About this task: Begin at the top of the records and copy each line exactly. The line containing "manche en 2025" is the last one to include.

*** Record set

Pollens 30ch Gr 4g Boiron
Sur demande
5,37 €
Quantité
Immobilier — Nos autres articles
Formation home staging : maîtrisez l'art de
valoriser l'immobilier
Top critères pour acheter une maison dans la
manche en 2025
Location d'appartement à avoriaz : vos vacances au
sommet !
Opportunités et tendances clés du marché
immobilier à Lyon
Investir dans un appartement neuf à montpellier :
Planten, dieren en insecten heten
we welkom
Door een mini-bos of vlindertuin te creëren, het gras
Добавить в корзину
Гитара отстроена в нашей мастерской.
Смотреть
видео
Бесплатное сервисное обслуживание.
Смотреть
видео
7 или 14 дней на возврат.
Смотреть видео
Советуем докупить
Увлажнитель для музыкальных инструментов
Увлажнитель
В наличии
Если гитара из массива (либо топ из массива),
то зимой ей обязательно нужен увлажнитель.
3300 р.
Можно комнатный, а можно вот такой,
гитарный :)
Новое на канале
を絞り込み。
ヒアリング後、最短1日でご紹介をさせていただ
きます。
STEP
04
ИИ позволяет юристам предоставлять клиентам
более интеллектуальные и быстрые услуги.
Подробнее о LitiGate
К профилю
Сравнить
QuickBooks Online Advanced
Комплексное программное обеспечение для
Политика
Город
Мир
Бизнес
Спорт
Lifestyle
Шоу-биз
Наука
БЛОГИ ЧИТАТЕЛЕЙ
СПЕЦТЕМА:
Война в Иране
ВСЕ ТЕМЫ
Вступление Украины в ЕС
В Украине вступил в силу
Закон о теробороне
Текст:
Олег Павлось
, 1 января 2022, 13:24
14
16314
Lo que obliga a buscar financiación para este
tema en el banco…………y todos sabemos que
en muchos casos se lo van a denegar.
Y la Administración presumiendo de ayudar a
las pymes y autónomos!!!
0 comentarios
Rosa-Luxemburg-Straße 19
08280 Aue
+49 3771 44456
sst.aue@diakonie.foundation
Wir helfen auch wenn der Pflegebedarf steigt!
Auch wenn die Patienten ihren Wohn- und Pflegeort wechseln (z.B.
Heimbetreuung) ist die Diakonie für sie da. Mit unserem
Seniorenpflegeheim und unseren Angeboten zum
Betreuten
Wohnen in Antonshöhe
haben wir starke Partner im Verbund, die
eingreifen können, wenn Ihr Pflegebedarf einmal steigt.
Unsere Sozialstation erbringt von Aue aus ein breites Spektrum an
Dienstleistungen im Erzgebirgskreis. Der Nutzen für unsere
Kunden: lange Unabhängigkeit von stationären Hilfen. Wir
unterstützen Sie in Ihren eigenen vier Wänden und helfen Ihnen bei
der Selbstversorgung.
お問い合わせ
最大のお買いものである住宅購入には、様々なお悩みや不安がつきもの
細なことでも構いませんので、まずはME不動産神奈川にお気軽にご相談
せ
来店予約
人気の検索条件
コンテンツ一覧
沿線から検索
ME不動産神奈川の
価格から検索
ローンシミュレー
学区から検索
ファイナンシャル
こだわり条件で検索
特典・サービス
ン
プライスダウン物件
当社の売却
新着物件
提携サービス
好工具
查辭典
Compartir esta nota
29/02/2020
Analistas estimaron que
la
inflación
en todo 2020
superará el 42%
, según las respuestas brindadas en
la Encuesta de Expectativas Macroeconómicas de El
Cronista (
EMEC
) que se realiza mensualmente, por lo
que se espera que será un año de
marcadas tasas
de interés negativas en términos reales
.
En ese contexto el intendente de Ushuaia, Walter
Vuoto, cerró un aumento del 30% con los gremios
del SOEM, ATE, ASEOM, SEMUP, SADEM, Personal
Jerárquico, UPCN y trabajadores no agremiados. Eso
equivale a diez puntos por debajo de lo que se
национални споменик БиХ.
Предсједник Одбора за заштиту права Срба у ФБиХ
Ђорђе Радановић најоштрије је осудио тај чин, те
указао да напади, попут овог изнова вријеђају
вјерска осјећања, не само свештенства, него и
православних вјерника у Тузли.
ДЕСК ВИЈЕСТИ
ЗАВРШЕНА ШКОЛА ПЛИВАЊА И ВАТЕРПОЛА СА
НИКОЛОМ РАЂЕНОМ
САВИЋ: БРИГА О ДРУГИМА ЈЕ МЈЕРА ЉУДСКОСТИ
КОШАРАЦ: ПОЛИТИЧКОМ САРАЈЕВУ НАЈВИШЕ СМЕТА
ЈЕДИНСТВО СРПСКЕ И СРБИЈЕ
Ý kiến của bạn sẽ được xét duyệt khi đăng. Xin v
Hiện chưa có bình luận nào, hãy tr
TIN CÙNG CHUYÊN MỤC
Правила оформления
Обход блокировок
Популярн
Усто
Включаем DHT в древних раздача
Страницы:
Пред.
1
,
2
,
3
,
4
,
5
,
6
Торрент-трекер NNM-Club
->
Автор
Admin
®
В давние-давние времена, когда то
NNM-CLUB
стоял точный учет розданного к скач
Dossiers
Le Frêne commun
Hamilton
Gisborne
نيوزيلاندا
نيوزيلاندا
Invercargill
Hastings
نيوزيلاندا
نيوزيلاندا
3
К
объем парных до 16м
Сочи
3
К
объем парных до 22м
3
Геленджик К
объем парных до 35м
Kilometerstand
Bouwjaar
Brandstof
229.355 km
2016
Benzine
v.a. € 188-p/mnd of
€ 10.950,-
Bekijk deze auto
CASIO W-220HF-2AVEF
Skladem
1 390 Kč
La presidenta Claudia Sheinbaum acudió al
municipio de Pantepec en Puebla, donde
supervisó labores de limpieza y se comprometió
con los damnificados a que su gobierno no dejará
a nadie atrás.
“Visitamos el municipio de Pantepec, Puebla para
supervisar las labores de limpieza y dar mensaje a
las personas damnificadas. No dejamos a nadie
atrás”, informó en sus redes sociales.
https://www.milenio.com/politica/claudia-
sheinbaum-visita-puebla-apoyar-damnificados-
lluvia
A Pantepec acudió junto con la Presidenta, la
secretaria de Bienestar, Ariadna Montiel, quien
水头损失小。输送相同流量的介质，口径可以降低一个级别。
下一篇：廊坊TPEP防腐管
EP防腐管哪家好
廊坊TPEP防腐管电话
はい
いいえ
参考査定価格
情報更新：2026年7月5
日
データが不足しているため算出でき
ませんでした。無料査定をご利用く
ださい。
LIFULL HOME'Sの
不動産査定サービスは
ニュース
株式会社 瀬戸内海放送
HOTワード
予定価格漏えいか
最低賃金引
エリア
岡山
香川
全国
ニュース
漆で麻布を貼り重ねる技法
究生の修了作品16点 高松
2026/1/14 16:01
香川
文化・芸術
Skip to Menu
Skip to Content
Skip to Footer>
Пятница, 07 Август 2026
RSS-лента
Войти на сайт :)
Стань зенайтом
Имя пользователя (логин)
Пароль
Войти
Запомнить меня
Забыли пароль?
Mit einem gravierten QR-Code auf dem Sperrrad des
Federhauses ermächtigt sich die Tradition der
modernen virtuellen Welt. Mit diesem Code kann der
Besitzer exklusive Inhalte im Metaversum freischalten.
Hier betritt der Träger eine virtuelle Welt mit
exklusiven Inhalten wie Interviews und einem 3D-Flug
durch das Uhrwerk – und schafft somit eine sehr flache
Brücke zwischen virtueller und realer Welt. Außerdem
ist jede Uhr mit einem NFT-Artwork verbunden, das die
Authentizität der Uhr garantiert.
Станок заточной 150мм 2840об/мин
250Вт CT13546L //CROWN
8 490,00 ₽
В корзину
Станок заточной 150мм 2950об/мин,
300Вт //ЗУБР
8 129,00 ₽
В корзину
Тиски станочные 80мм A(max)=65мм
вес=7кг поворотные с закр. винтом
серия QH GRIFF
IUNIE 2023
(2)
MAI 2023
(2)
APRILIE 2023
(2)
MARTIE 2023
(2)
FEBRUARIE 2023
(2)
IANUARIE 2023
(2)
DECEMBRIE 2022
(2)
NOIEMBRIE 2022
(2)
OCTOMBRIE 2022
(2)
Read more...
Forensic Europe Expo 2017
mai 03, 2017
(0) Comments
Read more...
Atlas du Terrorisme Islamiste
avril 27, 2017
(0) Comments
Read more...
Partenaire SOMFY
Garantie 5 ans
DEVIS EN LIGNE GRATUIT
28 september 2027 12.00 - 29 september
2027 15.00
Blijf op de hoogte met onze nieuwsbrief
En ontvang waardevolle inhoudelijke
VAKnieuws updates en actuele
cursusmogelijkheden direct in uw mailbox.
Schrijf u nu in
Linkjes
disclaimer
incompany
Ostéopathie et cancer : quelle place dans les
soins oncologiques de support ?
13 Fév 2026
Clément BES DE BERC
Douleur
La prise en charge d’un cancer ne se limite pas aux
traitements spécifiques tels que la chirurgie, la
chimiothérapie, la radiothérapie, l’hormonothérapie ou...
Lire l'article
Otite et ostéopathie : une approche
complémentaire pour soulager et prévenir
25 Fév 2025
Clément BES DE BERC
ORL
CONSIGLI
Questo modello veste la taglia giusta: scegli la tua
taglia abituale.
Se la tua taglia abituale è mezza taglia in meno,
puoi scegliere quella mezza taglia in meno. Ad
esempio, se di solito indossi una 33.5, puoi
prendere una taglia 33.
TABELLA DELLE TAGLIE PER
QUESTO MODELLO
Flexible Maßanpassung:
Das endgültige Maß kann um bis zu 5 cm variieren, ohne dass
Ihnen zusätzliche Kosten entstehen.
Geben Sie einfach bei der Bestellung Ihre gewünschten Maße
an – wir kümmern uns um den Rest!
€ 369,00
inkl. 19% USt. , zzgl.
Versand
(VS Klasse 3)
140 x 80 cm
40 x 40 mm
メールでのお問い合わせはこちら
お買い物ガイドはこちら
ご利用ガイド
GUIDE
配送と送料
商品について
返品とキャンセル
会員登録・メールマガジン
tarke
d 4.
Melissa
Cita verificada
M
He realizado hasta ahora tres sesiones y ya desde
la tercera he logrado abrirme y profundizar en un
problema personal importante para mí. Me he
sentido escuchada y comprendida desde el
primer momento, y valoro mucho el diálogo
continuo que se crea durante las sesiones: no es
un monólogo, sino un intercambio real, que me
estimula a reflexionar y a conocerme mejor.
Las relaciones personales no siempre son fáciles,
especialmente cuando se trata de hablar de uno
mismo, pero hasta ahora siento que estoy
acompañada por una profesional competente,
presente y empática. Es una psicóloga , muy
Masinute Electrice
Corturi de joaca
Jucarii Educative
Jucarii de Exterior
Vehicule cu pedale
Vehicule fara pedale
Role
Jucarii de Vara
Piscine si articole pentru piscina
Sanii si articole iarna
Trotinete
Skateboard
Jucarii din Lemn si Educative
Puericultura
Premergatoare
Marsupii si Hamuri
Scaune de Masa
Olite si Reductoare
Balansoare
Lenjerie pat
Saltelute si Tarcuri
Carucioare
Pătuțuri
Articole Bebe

******

Output:
Pollens 30ch Gr 4g Boiron
Sur demande
5,37 €
Quantité
Immobilier — Nos autres articles
Formation home staging : maîtrisez l'art de
valoriser l'immobilier
Top critères pour acheter une maison dans la
manche en 2025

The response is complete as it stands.